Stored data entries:
--
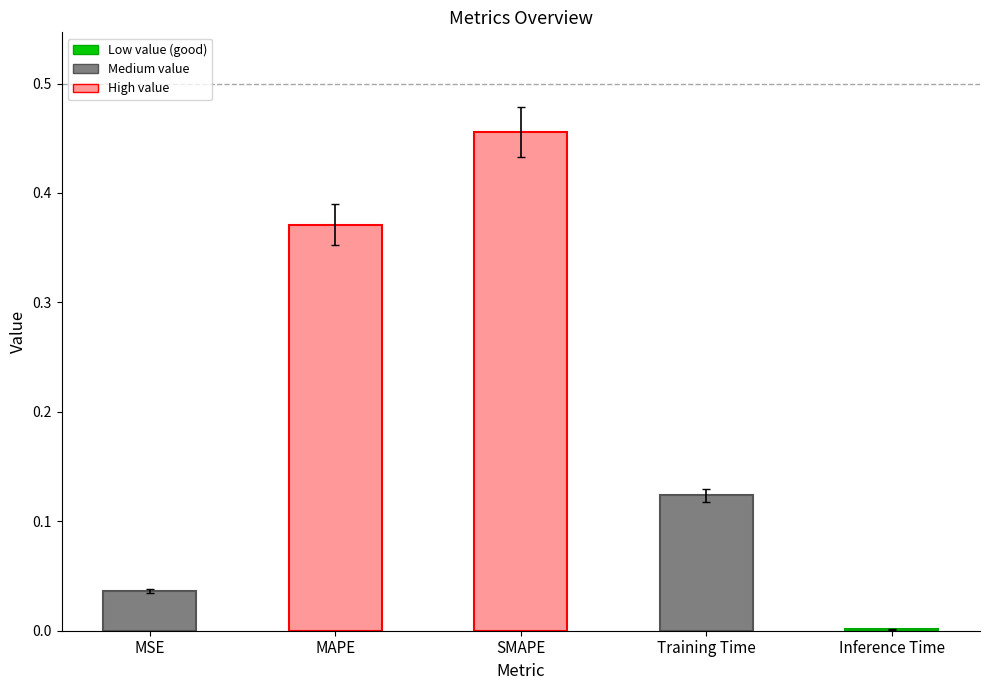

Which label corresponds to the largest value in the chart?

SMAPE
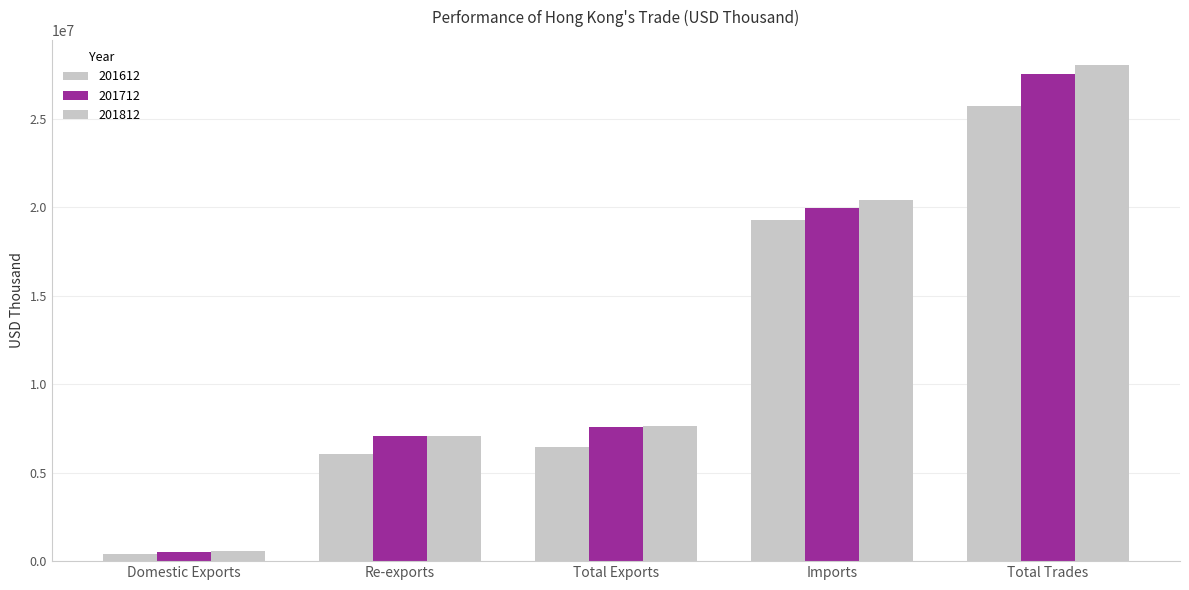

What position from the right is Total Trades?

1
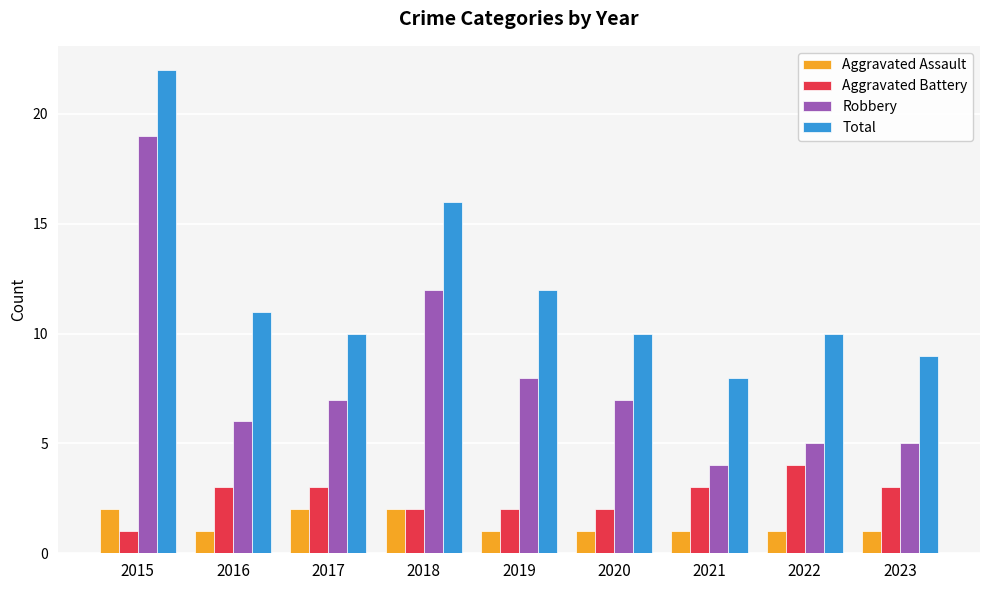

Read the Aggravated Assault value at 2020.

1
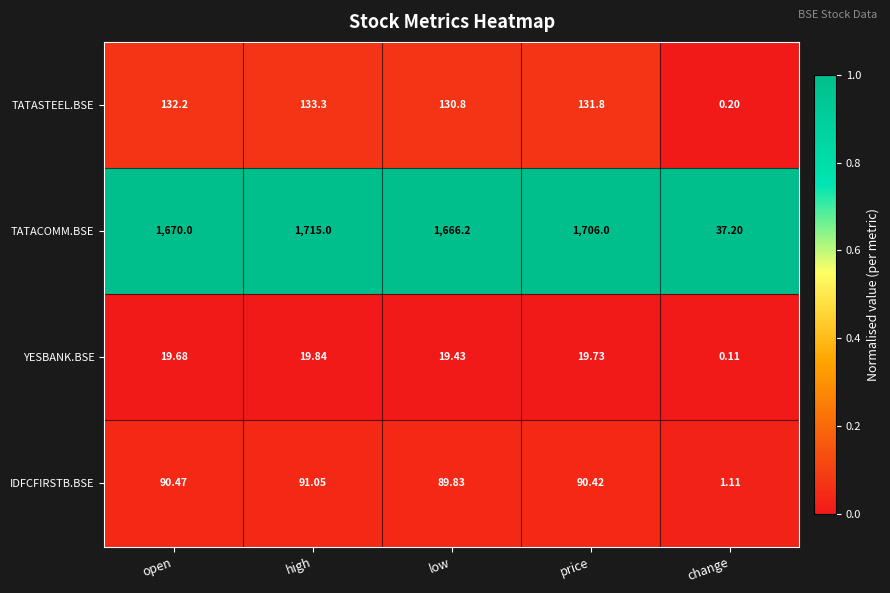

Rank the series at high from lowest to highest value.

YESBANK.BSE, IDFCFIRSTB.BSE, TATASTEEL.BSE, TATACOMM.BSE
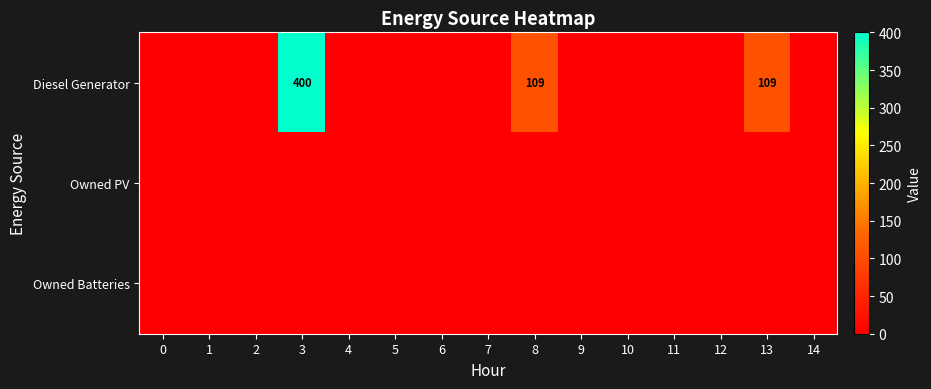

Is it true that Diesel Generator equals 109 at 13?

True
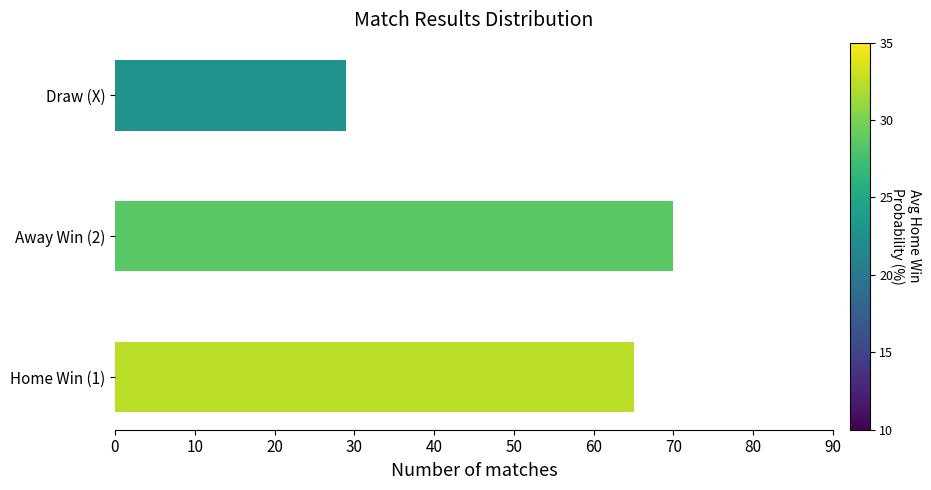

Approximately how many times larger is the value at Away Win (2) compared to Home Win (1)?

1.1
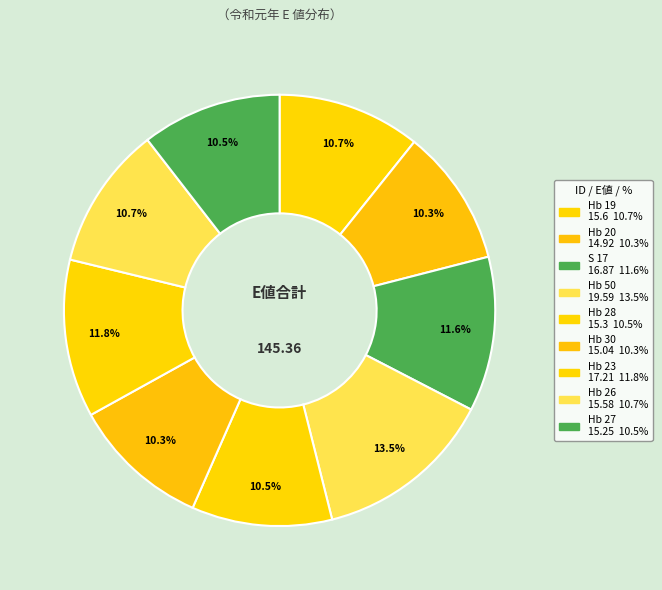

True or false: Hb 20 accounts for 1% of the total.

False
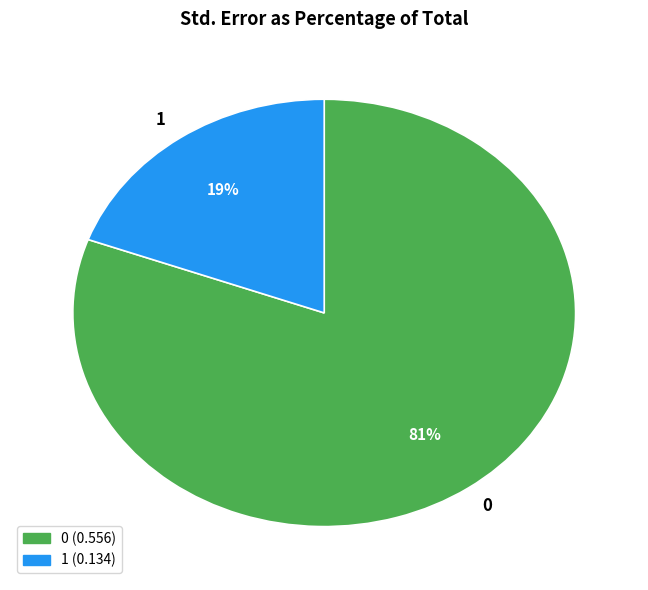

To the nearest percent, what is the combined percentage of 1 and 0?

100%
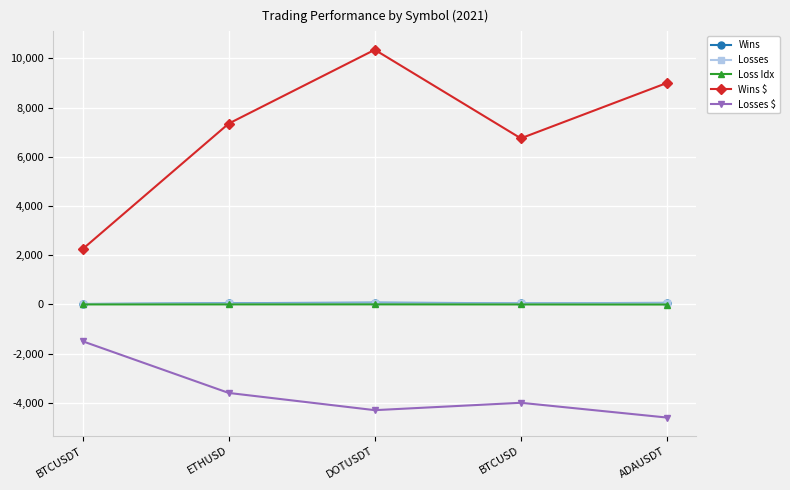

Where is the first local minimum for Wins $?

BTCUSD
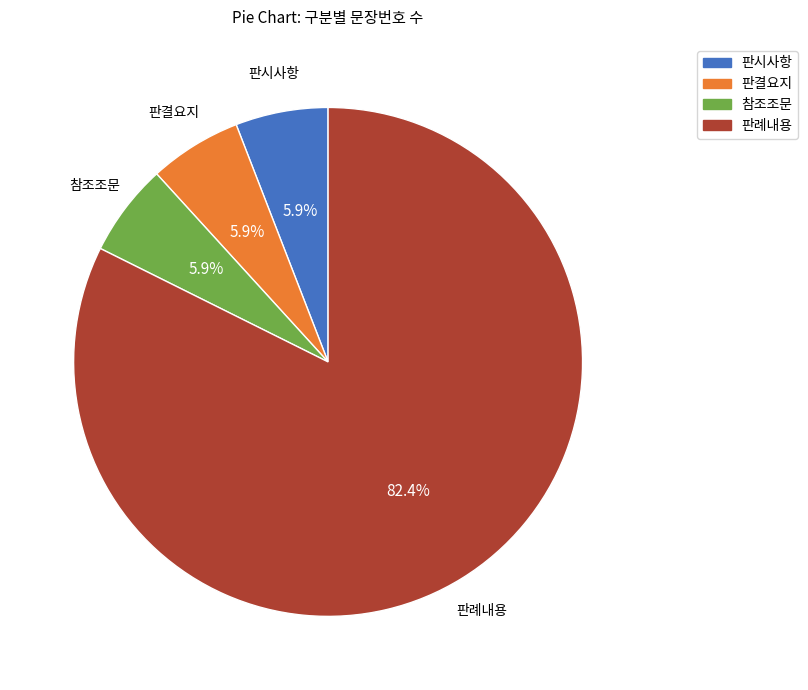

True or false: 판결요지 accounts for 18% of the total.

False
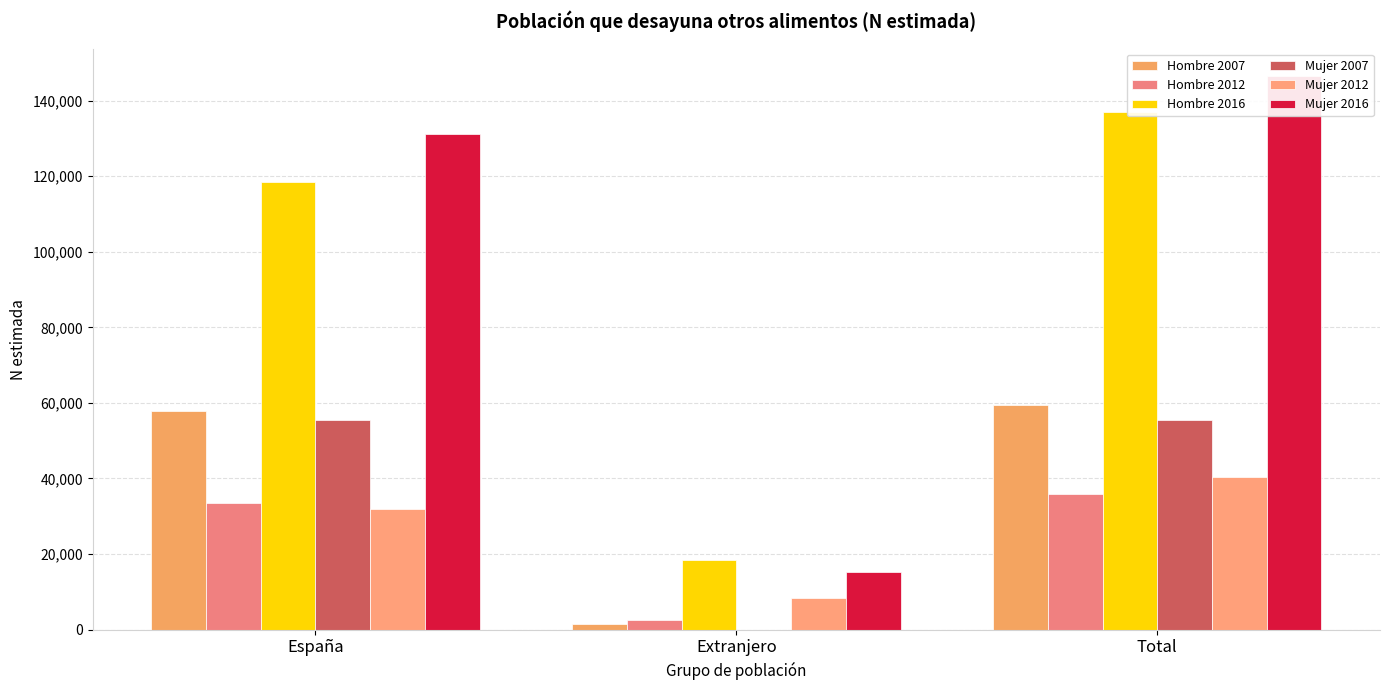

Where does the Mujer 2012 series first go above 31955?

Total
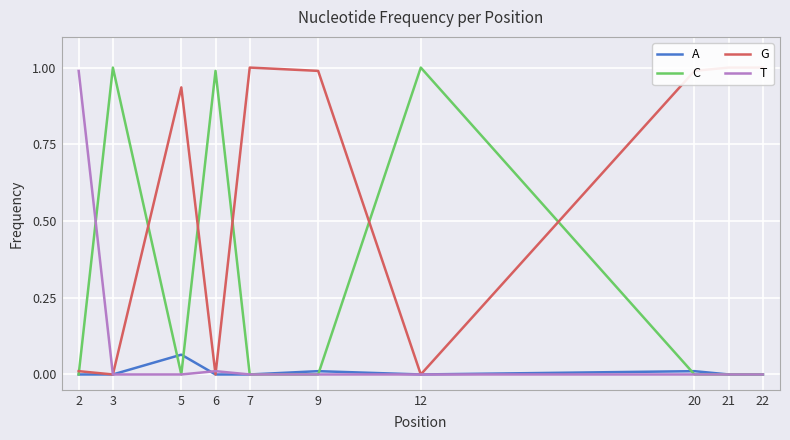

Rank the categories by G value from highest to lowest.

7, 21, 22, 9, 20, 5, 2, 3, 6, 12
--
EXERCISE OBJECTIVE: Copy all of the rows above word for word, omitting the pictures.

EXERCISE RESPONSE:
Which label corresponds to the largest value in the chart?

SMAPE

What position from the right is Total Trades?

1

Read the Aggravated Assault value at 2020.

1

Rank the series at high from lowest to highest value.

YESBANK.BSE, IDFCFIRSTB.BSE, TATASTEEL.BSE, TATACOMM.BSE

Is it true that Diesel Generator equals 109 at 13?

True

Approximately how many times larger is the value at Away Win (2) compared to Home Win (1)?

1.1

True or false: Hb 20 accounts for 1% of the total.

False

To the nearest percent, what is the combined percentage of 1 and 0?

100%

Where is the first local minimum for Wins $?

BTCUSD

True or false: 판결요지 accounts for 18% of the total.

False

Where does the Mujer 2012 series first go above 31955?

Total

Rank the categories by G value from highest to lowest.

7, 21, 22, 9, 20, 5, 2, 3, 6, 12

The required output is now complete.